- About this exercise -
Which lines below contain the word "production"? Find each one and copy it out in full.

Records from a collection

▬▬▬

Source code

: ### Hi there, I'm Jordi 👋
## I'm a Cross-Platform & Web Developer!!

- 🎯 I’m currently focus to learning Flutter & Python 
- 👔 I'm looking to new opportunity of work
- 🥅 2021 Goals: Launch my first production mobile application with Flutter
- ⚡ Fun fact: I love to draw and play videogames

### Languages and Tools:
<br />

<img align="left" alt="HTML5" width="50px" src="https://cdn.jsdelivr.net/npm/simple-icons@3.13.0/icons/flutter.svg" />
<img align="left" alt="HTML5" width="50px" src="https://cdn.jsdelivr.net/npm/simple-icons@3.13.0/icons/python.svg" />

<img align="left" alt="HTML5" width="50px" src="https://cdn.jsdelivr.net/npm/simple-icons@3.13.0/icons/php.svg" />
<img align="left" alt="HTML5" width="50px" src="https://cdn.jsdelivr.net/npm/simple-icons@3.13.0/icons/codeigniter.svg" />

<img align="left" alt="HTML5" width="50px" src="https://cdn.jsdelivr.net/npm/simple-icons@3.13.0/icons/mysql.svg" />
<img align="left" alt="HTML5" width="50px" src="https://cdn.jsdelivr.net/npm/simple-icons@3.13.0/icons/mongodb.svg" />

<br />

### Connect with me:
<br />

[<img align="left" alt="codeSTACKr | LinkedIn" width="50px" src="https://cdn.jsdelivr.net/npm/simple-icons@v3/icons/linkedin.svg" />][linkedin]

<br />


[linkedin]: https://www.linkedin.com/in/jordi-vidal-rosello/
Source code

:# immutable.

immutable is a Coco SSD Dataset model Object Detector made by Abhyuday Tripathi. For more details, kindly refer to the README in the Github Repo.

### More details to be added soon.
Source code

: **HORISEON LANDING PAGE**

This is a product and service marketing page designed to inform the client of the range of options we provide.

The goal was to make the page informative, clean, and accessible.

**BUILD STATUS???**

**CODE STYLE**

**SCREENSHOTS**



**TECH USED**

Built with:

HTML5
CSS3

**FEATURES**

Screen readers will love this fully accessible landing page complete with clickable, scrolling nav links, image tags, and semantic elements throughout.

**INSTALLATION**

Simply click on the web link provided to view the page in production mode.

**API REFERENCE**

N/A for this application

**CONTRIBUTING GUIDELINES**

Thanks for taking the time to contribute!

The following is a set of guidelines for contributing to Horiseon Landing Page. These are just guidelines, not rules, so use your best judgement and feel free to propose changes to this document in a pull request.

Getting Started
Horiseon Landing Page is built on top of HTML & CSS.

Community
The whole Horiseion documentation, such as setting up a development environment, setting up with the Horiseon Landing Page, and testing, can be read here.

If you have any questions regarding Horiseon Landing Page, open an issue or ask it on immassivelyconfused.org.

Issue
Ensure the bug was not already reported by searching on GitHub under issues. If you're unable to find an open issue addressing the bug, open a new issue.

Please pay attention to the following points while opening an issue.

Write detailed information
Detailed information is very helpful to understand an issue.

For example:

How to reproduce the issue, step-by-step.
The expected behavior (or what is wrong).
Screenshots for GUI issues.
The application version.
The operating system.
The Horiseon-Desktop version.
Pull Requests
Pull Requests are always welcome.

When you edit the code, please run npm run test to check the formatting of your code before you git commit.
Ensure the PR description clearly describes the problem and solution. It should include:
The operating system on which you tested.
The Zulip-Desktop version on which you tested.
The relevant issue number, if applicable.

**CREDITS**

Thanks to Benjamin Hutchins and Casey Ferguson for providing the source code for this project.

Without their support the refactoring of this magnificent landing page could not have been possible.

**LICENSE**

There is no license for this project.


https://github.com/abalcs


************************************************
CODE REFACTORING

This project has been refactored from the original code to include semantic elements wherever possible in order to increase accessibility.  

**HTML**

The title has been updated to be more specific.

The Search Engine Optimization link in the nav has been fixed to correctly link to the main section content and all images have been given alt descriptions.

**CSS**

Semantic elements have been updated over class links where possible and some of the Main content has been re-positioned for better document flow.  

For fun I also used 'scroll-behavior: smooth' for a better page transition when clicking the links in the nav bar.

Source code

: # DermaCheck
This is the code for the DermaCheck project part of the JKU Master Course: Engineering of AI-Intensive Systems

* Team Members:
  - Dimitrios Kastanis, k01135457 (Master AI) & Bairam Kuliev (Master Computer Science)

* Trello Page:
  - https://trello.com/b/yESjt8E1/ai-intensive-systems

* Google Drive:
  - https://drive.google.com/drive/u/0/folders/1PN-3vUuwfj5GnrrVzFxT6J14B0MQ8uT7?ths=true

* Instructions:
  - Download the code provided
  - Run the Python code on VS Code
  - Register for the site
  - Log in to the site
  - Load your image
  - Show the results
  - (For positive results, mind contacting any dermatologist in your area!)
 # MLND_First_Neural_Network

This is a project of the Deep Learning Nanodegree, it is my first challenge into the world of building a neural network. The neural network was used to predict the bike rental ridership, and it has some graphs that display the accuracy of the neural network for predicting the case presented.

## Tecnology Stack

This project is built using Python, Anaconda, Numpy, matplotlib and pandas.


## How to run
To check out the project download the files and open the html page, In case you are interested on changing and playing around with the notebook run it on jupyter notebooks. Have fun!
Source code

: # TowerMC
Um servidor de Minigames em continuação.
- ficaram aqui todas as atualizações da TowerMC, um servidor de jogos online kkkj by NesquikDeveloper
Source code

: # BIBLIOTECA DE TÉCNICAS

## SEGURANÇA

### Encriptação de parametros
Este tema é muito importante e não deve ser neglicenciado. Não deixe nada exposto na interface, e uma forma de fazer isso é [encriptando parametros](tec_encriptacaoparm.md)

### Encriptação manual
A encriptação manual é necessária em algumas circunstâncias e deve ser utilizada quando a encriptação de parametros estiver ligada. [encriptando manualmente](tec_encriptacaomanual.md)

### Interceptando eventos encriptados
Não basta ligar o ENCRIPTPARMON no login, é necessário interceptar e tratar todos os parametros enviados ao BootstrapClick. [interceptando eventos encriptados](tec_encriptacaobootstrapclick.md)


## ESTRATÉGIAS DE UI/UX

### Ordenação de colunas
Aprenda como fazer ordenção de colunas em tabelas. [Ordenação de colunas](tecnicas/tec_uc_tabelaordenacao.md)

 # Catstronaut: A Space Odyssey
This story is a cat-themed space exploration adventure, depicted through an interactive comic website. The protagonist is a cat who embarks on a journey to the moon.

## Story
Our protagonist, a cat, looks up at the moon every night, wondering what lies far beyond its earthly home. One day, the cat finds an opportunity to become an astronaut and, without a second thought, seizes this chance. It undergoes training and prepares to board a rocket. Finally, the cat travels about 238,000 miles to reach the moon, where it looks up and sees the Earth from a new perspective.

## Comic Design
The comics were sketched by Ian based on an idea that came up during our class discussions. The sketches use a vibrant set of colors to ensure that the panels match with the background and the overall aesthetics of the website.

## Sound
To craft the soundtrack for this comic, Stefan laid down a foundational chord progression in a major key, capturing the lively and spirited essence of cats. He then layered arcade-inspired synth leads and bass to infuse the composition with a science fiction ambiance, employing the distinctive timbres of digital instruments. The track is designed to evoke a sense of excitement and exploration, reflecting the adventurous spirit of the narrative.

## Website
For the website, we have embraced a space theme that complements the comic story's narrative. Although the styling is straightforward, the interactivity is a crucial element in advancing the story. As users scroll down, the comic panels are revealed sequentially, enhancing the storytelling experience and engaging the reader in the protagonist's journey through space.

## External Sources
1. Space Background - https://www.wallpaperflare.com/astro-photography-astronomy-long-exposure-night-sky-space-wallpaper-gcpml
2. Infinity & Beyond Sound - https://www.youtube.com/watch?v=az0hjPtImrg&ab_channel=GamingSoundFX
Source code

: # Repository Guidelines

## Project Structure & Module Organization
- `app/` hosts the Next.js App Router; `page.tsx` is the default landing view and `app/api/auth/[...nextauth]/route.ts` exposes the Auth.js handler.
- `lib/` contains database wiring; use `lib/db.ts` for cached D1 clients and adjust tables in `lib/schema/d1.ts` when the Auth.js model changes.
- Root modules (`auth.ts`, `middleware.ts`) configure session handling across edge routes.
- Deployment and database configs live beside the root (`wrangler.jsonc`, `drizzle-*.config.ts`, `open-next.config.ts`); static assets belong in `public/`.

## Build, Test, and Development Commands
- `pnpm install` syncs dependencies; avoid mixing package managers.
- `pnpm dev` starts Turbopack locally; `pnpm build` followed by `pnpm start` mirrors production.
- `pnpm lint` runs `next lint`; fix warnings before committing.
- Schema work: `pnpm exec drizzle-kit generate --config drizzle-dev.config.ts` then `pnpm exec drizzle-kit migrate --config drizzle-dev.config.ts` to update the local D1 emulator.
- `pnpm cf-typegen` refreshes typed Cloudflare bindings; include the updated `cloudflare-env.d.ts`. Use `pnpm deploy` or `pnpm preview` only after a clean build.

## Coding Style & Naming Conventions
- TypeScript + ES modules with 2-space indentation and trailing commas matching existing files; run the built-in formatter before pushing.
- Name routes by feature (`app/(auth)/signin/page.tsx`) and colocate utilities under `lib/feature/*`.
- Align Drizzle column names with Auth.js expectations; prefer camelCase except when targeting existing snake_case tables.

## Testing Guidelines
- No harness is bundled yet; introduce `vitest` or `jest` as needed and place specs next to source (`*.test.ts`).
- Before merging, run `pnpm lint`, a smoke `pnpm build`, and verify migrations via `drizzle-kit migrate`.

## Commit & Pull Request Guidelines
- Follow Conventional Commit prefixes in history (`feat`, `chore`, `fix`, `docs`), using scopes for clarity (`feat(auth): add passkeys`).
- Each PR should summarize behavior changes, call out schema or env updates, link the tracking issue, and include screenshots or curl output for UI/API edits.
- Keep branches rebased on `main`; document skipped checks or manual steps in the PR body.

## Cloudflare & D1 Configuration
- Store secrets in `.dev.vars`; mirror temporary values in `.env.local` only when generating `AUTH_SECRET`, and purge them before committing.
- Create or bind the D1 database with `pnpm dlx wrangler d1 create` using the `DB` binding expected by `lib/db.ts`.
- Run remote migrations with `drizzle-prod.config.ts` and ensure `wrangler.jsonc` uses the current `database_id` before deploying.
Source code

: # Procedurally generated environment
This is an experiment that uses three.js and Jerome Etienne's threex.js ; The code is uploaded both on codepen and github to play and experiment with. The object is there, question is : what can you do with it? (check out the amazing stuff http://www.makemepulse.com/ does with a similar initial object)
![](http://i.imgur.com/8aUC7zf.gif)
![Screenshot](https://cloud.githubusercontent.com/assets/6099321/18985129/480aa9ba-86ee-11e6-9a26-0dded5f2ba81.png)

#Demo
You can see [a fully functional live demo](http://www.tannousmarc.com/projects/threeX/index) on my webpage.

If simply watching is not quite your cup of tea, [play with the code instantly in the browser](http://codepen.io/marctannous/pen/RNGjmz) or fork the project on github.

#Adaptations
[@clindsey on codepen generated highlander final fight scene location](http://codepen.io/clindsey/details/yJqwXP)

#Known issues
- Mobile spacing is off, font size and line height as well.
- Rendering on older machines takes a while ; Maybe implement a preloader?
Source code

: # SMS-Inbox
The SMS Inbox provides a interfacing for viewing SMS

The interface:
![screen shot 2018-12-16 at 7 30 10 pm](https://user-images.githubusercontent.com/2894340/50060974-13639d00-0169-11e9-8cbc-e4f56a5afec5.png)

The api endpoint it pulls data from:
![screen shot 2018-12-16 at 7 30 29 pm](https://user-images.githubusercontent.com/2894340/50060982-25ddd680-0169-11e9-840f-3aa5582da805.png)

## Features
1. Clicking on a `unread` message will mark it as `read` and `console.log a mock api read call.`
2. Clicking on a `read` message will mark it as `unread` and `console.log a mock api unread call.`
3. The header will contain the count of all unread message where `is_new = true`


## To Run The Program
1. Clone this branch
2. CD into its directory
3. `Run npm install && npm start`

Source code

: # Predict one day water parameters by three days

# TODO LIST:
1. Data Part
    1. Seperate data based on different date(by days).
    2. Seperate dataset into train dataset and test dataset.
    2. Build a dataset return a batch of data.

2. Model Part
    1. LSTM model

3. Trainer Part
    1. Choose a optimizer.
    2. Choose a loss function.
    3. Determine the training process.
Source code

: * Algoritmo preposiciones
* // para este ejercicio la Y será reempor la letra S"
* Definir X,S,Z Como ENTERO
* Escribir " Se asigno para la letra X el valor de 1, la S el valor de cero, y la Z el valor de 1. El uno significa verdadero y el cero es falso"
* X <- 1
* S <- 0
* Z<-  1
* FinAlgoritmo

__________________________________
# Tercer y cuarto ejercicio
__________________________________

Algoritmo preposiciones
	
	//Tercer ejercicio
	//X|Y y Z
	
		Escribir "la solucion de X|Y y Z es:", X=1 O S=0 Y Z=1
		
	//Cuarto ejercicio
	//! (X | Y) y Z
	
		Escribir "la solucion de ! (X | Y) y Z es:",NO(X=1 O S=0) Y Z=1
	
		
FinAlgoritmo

▬▬▬

- Task output -
- 🥅 2021 Goals: Launch my first production mobile application with Flutter
Simply click on the web link provided to view the page in production mode.
- `pnpm dev` starts Turbopack locally; `pnpm build` followed by `pnpm start` mirrors production.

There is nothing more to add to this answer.